• [Task item]
What you hand back must match the listing exactly.

• [Task data]
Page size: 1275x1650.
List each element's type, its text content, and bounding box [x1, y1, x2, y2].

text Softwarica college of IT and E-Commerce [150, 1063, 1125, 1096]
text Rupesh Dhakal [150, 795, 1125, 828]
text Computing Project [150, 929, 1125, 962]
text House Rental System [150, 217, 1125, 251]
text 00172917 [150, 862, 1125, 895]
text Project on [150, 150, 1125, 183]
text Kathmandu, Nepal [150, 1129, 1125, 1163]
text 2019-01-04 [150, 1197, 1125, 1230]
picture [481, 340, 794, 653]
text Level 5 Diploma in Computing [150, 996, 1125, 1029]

• [Solution below]
Page size: 1275x1650.
List each element's type, its text content, and bounding box [x1, y1, x2, y2].

text Softwarica college of IT and E-Commerce [150, 1063, 1125, 1096]
text Rupesh Dhakal [150, 795, 1125, 828]
text Computing Project [150, 929, 1125, 962]
text House Rental System [150, 217, 1125, 251]
text 00172917 [150, 862, 1125, 895]
text Project on [150, 150, 1125, 183]
text Kathmandu, Nepal [150, 1129, 1125, 1163]
text 2019-01-04 [150, 1197, 1125, 1230]
picture [481, 340, 794, 653]
text Level 5 Diploma in Computing [150, 996, 1125, 1029]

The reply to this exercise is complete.